SELECTED EXCERPT START

A: It’s just sort of
how I create something. I need to have a very specific idea of where
I’m going and [laughs] when I don’t, I fake it. It’s how I go
about doing things and I really believe that Hitchcock idea that the
movie is really made before you step on set. The majority of the
filmmaking process is in pre-production. The more you’ve planned
out the more freedom there is on set to find new stuff, to play
around, find new jokes and let the actors kind of breathe – but it
needs to come from a place where it’s completely structured.
Q: Hitchcock also said
he preferred the preparation to the actual filming process, but it
sounds like you had a great time making Guardians…
A: We had a great time
and we really like each other. I always think back to something I
heard Madeline Kahn say when I was really little. I don’t know why
it stuck with me but it’s that Twinkies are delicious to eat but it
doesn’t mean people who work in the Twinkie factory are having an
especially great time. Obviously it meant something to me because I
heard it when I was around seven years old and I still remember it.

SELECTED EXCERPT END
SOURCE MATERIAL START

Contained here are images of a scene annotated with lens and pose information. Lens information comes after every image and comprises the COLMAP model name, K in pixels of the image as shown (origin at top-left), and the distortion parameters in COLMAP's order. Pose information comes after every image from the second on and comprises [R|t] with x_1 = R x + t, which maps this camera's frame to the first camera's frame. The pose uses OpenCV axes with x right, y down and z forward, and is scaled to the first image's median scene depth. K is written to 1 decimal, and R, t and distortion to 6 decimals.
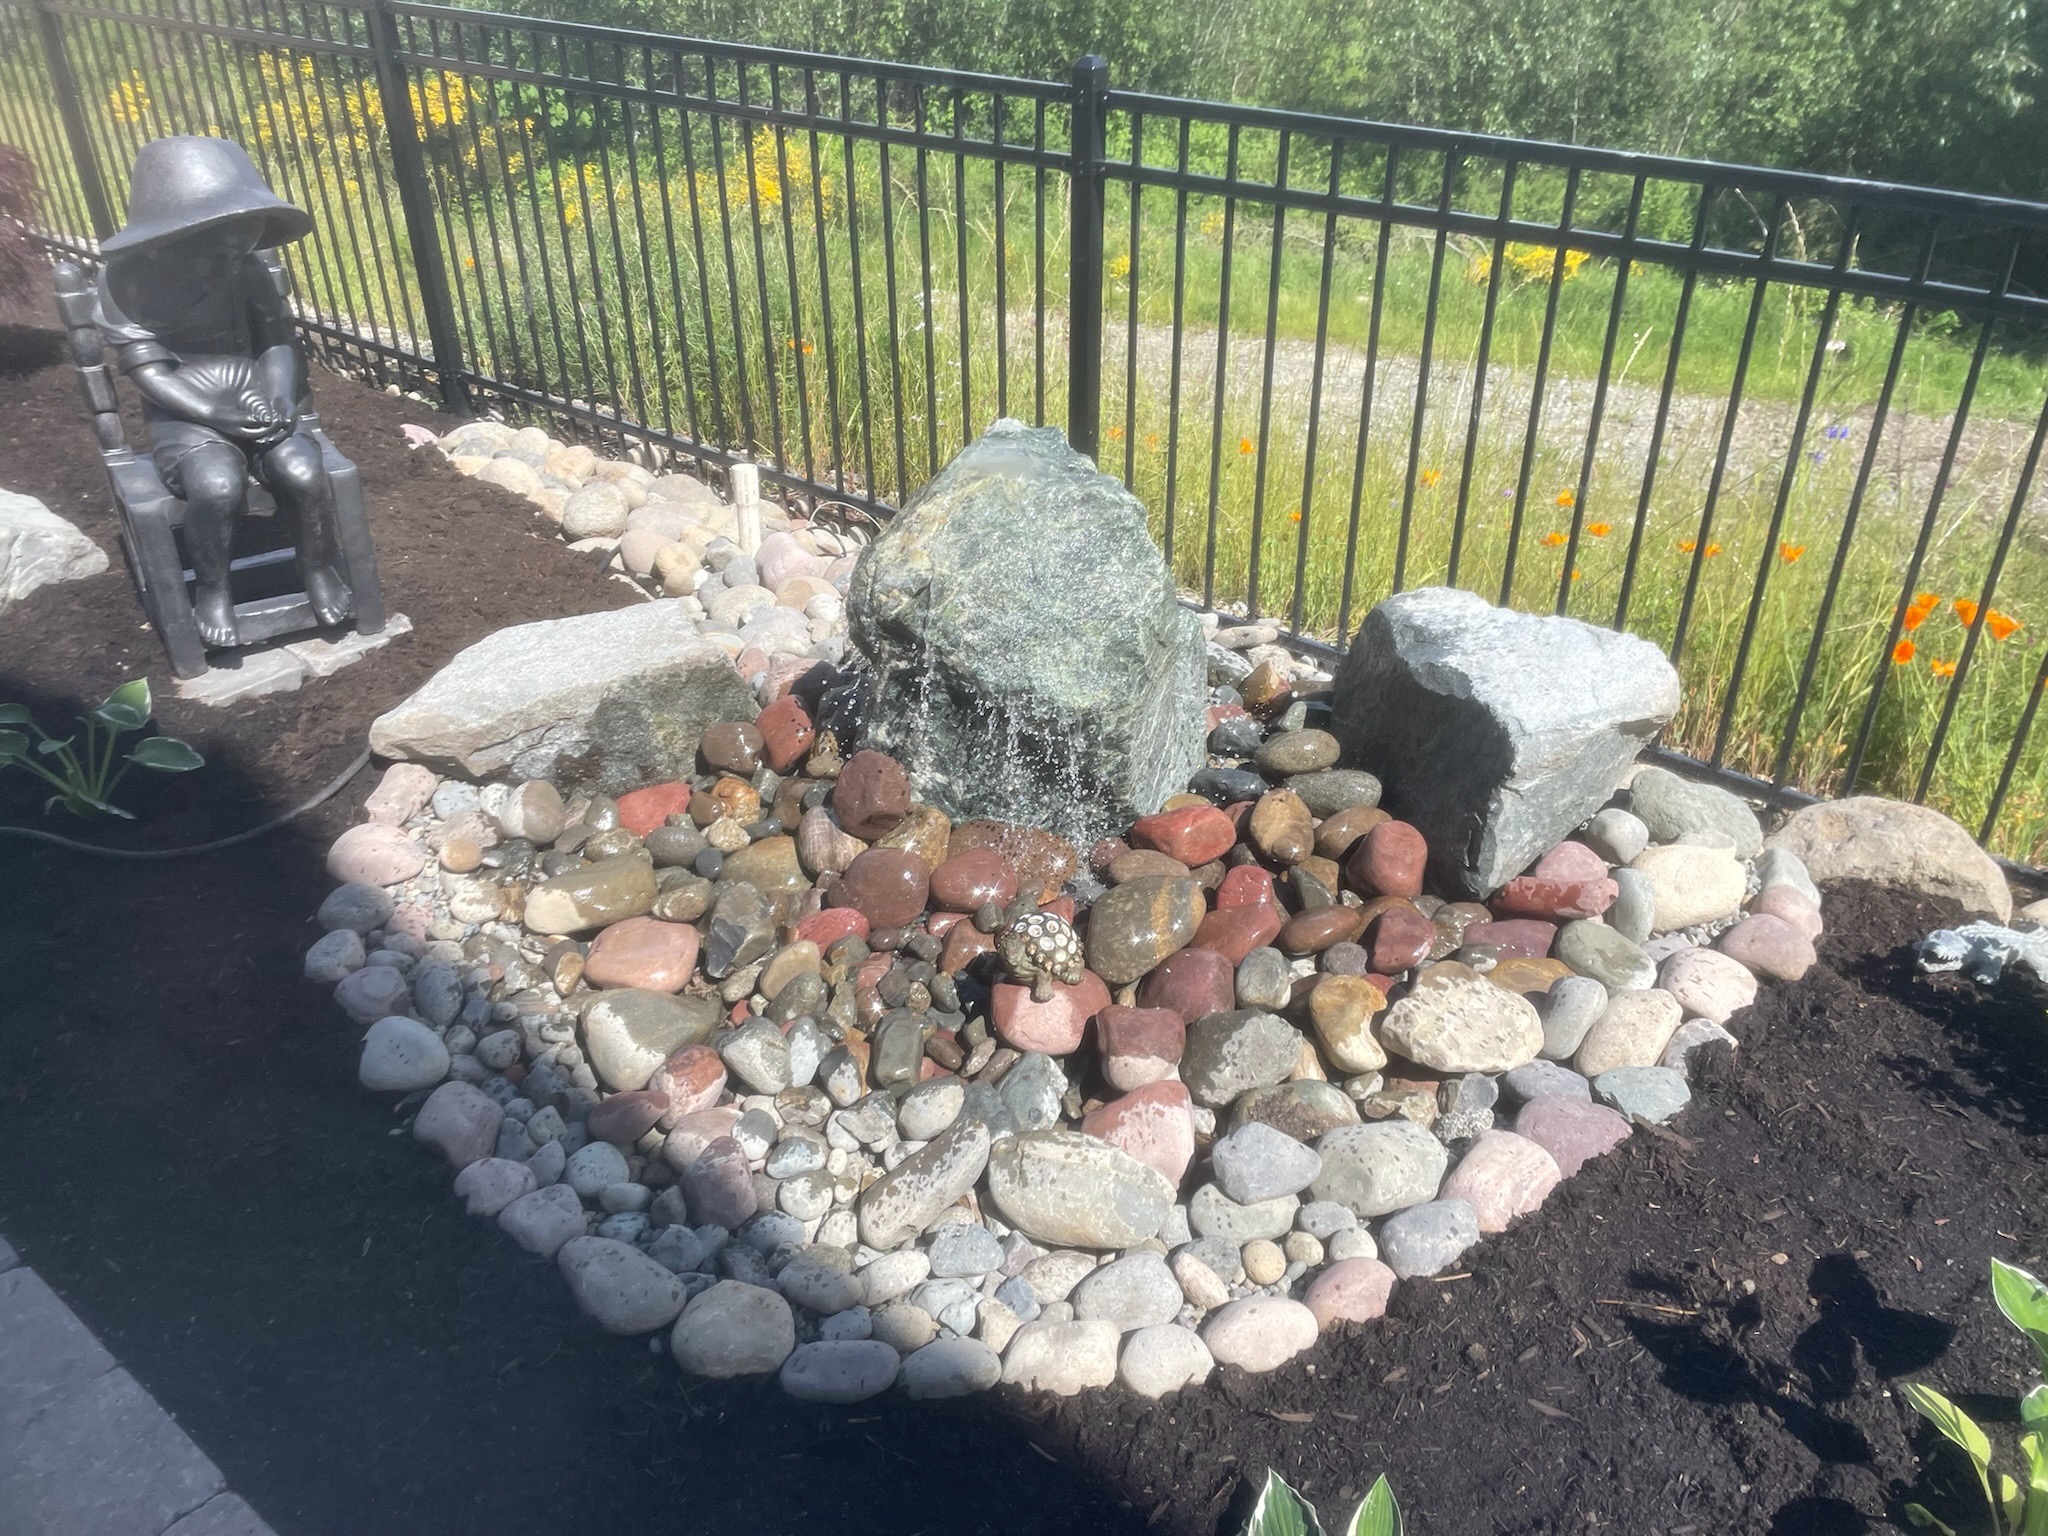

SOURCE MATERIAL END

• _TASK INSTRUCTIONS_:
a) In the interview excerpt, decide whether each statement agrees with the text, and answer yes or no with the deciding words quoted exactly: (i) The speaker says most of the filmmaking process happens in pre-production. (ii) The speaker first heard Madeline Kahn's remark as an adult. (iii) When the speaker has no specific idea of where they're going, they stop working.
b) In the interview excerpt, whose remark about Twinkies does the speaker remember?
c) Write the next part of the interview excerpt, picking up after its final sentence.

• _EXPECTED OUTPUTS_:
a)
(i) Yes: "The majority of the filmmaking process is in pre-production."
(ii) No: "I heard it when I was around seven years old"
(iii) No: "when I don’t, I fake it"

b) Madeline Kahn's.

c)
Maybe I even made part of it up. I don’t know. I think she
said that. So making a movie is not easy but this one was fun.
Q: Chris Pratt says
you had to tire him out to get what you wanted. Do you deliberately
use tricks to get responses from your actors?
A: I don’t know if
they’re tricks, it’s just a method and it isn’t necessarily
true for everybody but Chris is such a cerebral guy. He doesn’t
seem that cerebral, I know; he seems like a dummy. But he’s a
really cerebral guy and he thinks a lot. One of the tricks with Chris
is to keep pushing him and pushing him until he gets to the place
where he’s just acting on instinct, then you capture this magic.
Unfortunately I didn’t know that on the first day of shooting; it
took me a little while to learn it. With Dave Bautista [who plays
Drax The Destroyer], on the other hand, we understood each other from
the moment we met each other so that was a little bit easier. With
different actors at different times you get what makes them click.
Q: How important is it
to cast name actors like Vin Diesel [Groot] and Bradley Cooper
[Rocket] when they’re not actually appearing on screen?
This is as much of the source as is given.